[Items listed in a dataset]

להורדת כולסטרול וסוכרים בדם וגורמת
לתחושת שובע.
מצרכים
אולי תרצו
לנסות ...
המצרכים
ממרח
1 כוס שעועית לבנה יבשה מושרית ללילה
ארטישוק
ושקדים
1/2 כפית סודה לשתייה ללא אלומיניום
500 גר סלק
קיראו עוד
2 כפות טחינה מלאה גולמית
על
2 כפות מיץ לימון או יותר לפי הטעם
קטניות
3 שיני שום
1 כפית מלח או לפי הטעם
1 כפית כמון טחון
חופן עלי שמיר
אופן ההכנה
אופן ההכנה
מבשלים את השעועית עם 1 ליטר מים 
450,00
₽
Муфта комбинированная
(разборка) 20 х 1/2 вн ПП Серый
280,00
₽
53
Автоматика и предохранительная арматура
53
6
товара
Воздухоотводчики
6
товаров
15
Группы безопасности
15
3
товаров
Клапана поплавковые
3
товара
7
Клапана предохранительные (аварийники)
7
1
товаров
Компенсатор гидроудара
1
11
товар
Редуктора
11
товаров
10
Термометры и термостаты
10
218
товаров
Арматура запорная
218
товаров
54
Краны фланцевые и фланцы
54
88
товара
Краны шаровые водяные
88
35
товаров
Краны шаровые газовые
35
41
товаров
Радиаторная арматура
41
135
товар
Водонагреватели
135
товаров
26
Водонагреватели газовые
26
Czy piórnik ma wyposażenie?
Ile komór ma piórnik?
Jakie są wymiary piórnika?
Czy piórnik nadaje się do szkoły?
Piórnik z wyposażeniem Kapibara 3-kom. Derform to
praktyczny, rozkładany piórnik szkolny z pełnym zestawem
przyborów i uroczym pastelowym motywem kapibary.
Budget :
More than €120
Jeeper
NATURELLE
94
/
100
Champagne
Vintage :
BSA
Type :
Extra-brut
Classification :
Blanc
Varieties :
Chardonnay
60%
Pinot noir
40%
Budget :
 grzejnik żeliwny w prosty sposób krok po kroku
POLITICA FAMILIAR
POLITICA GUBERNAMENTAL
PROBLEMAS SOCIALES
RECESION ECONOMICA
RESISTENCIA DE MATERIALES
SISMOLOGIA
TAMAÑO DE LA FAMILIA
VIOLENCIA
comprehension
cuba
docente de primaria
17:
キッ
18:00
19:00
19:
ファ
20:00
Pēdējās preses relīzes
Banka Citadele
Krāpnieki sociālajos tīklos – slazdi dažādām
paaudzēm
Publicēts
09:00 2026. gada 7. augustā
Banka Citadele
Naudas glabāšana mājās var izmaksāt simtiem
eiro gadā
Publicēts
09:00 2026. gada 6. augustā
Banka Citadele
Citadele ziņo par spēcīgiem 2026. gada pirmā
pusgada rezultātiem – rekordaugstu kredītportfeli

= INSTRUCTION =
Rename "Banka Citadele" to "Citadele banka" everywhere in the data above, and reproduce every line with nothing else altered.

= WRITTEN RESPONSE =
להורדת כולסטרול וסוכרים בדם וגורמת
לתחושת שובע.
מצרכים
אולי תרצו
לנסות ...
המצרכים
ממרח
1 כוס שעועית לבנה יבשה מושרית ללילה
ארטישוק
ושקדים
1/2 כפית סודה לשתייה ללא אלומיניום
500 גר סלק
קיראו עוד
2 כפות טחינה מלאה גולמית
על
2 כפות מיץ לימון או יותר לפי הטעם
קטניות
3 שיני שום
1 כפית מלח או לפי הטעם
1 כפית כמון טחון
חופן עלי שמיר
אופן ההכנה
אופן ההכנה
מבשלים את השעועית עם 1 ליטר מים 
450,00
₽
Муфта комбинированная
(разборка) 20 х 1/2 вн ПП Серый
280,00
₽
53
Автоматика и предохранительная арматура
53
6
товара
Воздухоотводчики
6
товаров
15
Группы безопасности
15
3
товаров
Клапана поплавковые
3
товара
7
Клапана предохранительные (аварийники)
7
1
товаров
Компенсатор гидроудара
1
11
товар
Редуктора
11
товаров
10
Термометры и термостаты
10
218
товаров
Арматура запорная
218
товаров
54
Краны фланцевые и фланцы
54
88
товара
Краны шаровые водяные
88
35
товаров
Краны шаровые газовые
35
41
товаров
Радиаторная арматура
41
135
товар
Водонагреватели
135
товаров
26
Водонагреватели газовые
26
Czy piórnik ma wyposażenie?
Ile komór ma piórnik?
Jakie są wymiary piórnika?
Czy piórnik nadaje się do szkoły?
Piórnik z wyposażeniem Kapibara 3-kom. Derform to
praktyczny, rozkładany piórnik szkolny z pełnym zestawem
przyborów i uroczym pastelowym motywem kapibary.
Budget :
More than €120
Jeeper
NATURELLE
94
/
100
Champagne
Vintage :
BSA
Type :
Extra-brut
Classification :
Blanc
Varieties :
Chardonnay
60%
Pinot noir
40%
Budget :
 grzejnik żeliwny w prosty sposób krok po kroku
POLITICA FAMILIAR
POLITICA GUBERNAMENTAL
PROBLEMAS SOCIALES
RECESION ECONOMICA
RESISTENCIA DE MATERIALES
SISMOLOGIA
TAMAÑO DE LA FAMILIA
VIOLENCIA
comprehension
cuba
docente de primaria
17:
キッ
18:00
19:00
19:
ファ
20:00
Pēdējās preses relīzes
Citadele banka
Krāpnieki sociālajos tīklos – slazdi dažādām
paaudzēm
Publicēts
09:00 2026. gada 7. augustā
Citadele banka
Naudas glabāšana mājās var izmaksāt simtiem
eiro gadā
Publicēts
09:00 2026. gada 6. augustā
Citadele banka
Citadele ziņo par spēcīgiem 2026. gada pirmā
pusgada rezultātiem – rekordaugstu kredītportfeli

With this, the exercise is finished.